Behind the capital increase of two venture capitals of Shenglaida: different prices for capital increase during the same period (VC 266)

St. Leida Electric, which will meet on July 2, presents a weird "investment" phenomenon in venture capital. Yonghe Investment not only borrowed the company's proposed shareholding money one year in advance, but its shareholding cost was higher than that of its investment in TECO Ventures. Are there any interesting stories related to the subtleties of listing?

St. Leida Electric recently disclosed the prospectus declaration draft and plans to issue 20 million shares on the Shenzhen Stock Exchange, with a total share capital of 80 million shares after the issuance. The company's main production and sales of thermostats and electric kettles.

From the perspective of industry, Shenglaida Electric Appliance is in a typical traditional small household appliance manufacturing industry, the market is completely competitive, and the technical content, gross profit level, and product prices are low. At the end of 2009, the company's net profit was 27.22 million, and the profit level was the lowest among the small and medium-sized board projects during the same period. Growth in the past three years was also average, with 22.96 million in 2008 and 20.45 million in 2007, an increase of just over 10%.

It is worth noting that it is precisely such a project that still attracted two venture capital institutions to invest in shares before it went public.

According to the company's prospectus, in March 2009, Shenglaida Co., Ltd. was changed to a foreign-invested company limited by shares. On April 18, just one month later, the company's registered capital increased from 53.6 million yuan to 57.6 million yuan—new Shanghai Yonghe Investment, a shareholder, purchased the new shares for 18 million yuan, of which 4 million yuan was included in the registered capital and the remaining 14 million yuan was included in the capital reserve.

A month later, the company ’s registered capital was increased from 57.60 million yuan to 60 million yuan again.
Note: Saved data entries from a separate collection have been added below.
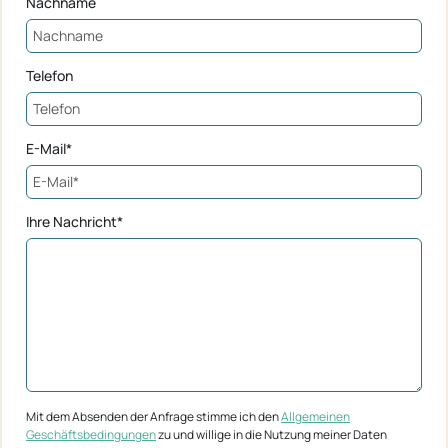
Nachname
Telefon
E-Mail*
Ihre Nachricht*
Mit dem Absenden der Anfrage stimme ich den
Allgemeinen
Geschäftsbedingungen
zu und willige in die Nutzung meiner Daten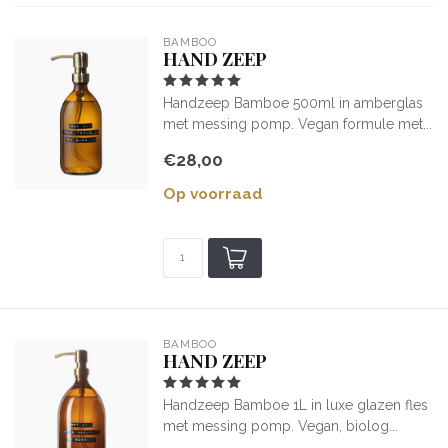
BAMBOO
HAND ZEEP
Handzeep Bamboe 500ml in amberglas
met messing pomp. Vegan formule met...
€28,00
Op voorraad
BAMBOO
HAND ZEEP
Handzeep Bamboe 1L in luxe glazen fles
met messing pomp. Vegan, biolog...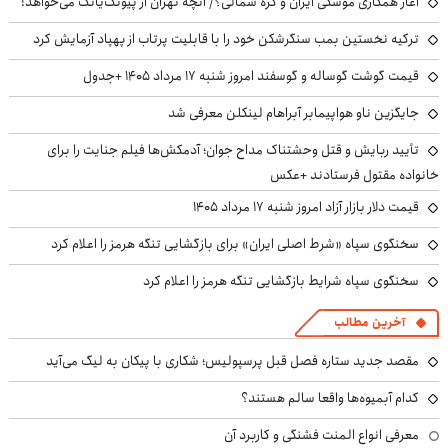
آغاز همکاری موشکی ایران و کره شمالی؟/ آنچه تهران از پیونگ‌یانگ می‌خواهد!
ترکیه نخستین بمب سنگرشکن خود را با قابلیت پرتاب از پهپاد آزمایش کرد
قیمت گوشت گوساله و گوسفند امروز شنبه ۱۷ مرداد ۱۴۰۵ +جدول
جایگزین ناو هواپیمابر آبراهام لینکلن معرفی شد
تأیید ربایش و قتل وحشتناک مداح جوان؛ آدمکش‌ها فیلم جنایت را برای
خانواده مقتول فرستادند +عکس
قیمت دلار بازار آزاد امروز شنبه ۱۷ مرداد ۱۴۰۵
سخنگوی سپاه «شرط اصلی ایران» برای بازگشایی تنگه هرمز را اعلام کرد
سخنگوی سپاه شرایط بازگشایی تنگه هرمز را اعلام کرد
آخرین مطالب
مقصد جدید ستاره فصل قبل پرسپولیس؛ شکاری با پیکان به لیگ می‌آید
کدام آبمیوه‌ها واقعا سالم هستند؟
معرفی انواع المنت فشنگی و کاربرد آن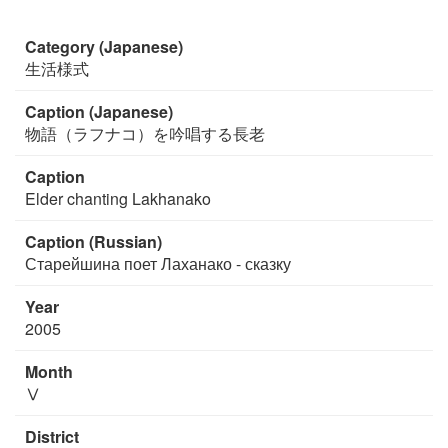
Category (Japanese)
生活様式
Caption (Japanese)
物語（ラフナコ）を吟唱する長老
Caption
Elder chanting Lakhanako
Caption (Russian)
Старейшина поет Лаханако - сказку
Year
2005
Month
Ⅴ
District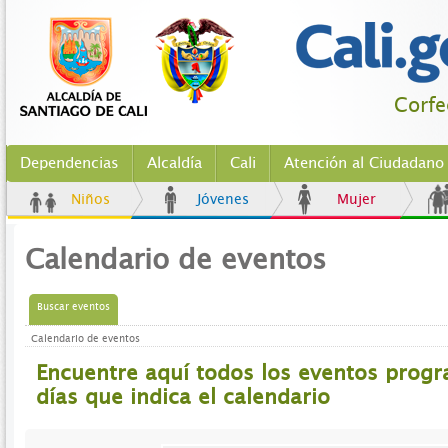
Corfe
Dependencias
Alcaldía
Cali
Atención al Ciudadano
Niños
Jóvenes
Mujer
Calendario de eventos
Buscar eventos
Calendario de eventos
Encuentre aquí todos los eventos prog
días que indica el calendario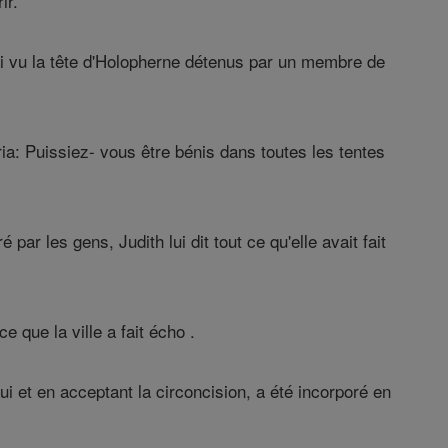
ir.
j'ai vu la tête d'Holopherne détenus par un membre de
cria: Puissiez- vous être bénis dans toutes les tentes
ar les gens, Judith lui dit tout ce qu'elle avait fait
 que la ville a fait écho .
ui et en acceptant la circoncision, a été incorporé en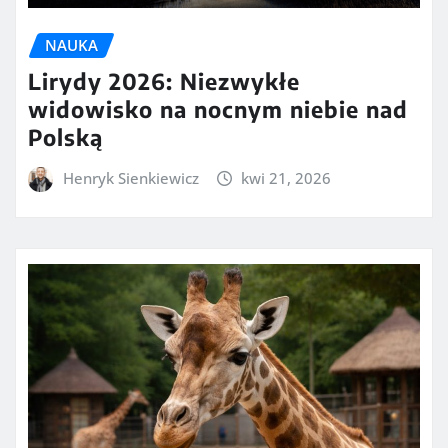
NAUKA
Lirydy 2026: Niezwykłe
widowisko na nocnym niebie nad
Polską
Henryk Sienkiewicz
kwi 21, 2026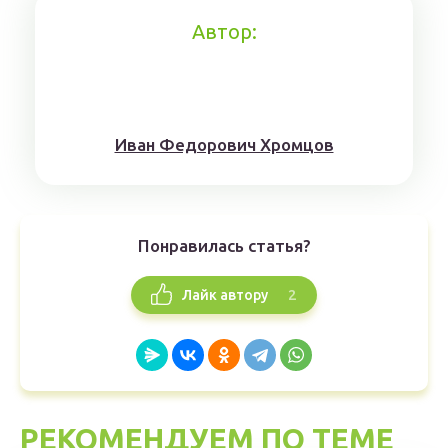
Автор:
Иван Федорович Хромцов
Понравилась статья?
2
Лайк автору
РЕКОМЕНДУЕМ ПО ТЕМЕ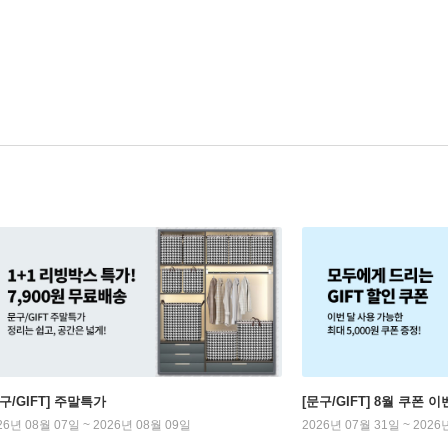
구/GIFT] 주말특가
[문구/GIFT] 8월 쿠폰 이
26년 08월 07일 ~ 2026년 08월 09일
2026년 07월 31일 ~ 2026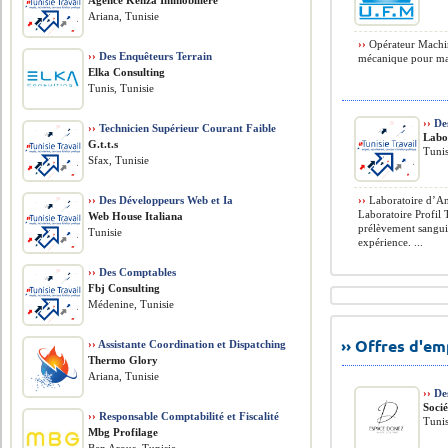
Agence Kenza Immobilière
Ariana, Tunisie
››
Opérateur Machin
››
Des Enquêteurs Terrain
mécanique pour mac
Elka Consulting
Tunis, Tunisie
››
Des
››
Technicien Supérieur Courant Faible
Labo
G.t.t.s
Tunis
Sfax, Tunisie
››
Des Développeurs Web et Ia
››
Laboratoire d’An
Laboratoire Profil 
Web House Italiana
prélèvement sangui
Tunisie
expérience. ...
››
Des Comptables
Fbj Consulting
Médenine, Tunisie
›› Offres d'e
››
Assistante Coordination et Dispatching
Thermo Glory
Ariana, Tunisie
››
Des
Soci
››
Responsable Comptabilité et Fiscalité
Tunis
Mbg Profilage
Ningbo Dongyuan Venture Capital, the new shareholder, subscribed for the new shares at 9.552 million yuan, of which 2.4 million yuan was included in the registered capital and the remaining 7.152 million yuan was included in the capital. Provident Fund.

Calculating the investment cost of the two venture capitals, it can be seen that the unit price of Yonghe Investment is 4.5 yuan per share, and that of Dongyuan Venture Capital is 3.97 yuan per share. The former is 13% higher than the latter-but the cost of entering the market is lower. In the case of ordinary PRE-IPO projects, isn't this weird?

More interestingly, according to the prospectus, both Yonghe Investment and TECO Venture Capital signed a capital increase agreement with St. Leida in January 2009, intending to increase the share capital of the restructured stock company. As a result, the two companies should participate in the shares at the same time. According to the provisions of Article 127 of the "Company Law", the joint stock company should issue shares at the same time, and the same share price should be the same.

Prior to this, many GEM projects also had the problem of issuing different prices at the same time, but the company often explained that the additional issuance before the restructuring was not constrained, and the management encouraged special prices. Now that St. Leida's capital increase is different after restructuring, not only did it not explain the reason, but it was artificially split into two short-term intervals for additional issuance. Is there any hidden word?

In addition, the prospectus also recorded a weird phenomenon, that is, at the end of 2008, there was a 22 million other payables on the company's books, which the company said was the proposed investment for the loan of Yonghe Investment.

"Where can PE pay for a project for a year and then receive equity?" A senior PRE-IPO investor said, "Unless there are implicit agreements such as pre-IPO private convertible bonds and performance-to-gambling."

However, the amount of funds borrowed by Yonghe Investment and its shareholding are also not the same. The former is 22 million while the latter is only 18 million. At present, the prospectus has not disclosed 22 million in one-year borrowings. Whether St. Leida has paid the capital occupancy fee, and I do not know why the investment cost of the "enthusiastic" Yonghe Investment is 13% higher than that of TECO Ventures.

According to the prospectus, Yonghe Investment was established on August 3, 2006, and the shareholders were wholly-owned by Lu Songcai. At the end of 2009, the company's total assets were 35 million yuan, and its net assets were only 5.75 million yuan, which was still less than 11 million yuan of registered capital. It can be seen that the company's borrowing and investment in Shenglaida Electrical Appliances were also borrowed.